# Prompt
Give the data again, word for word.

# Excerpted records
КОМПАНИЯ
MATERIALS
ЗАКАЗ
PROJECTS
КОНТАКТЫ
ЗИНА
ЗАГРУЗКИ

# Answer for this exercise
КОМПАНИЯ
MATERIALS
ЗАКАЗ
PROJECTS
КОНТАКТЫ
ЗИНА
ЗАГРУЗКИ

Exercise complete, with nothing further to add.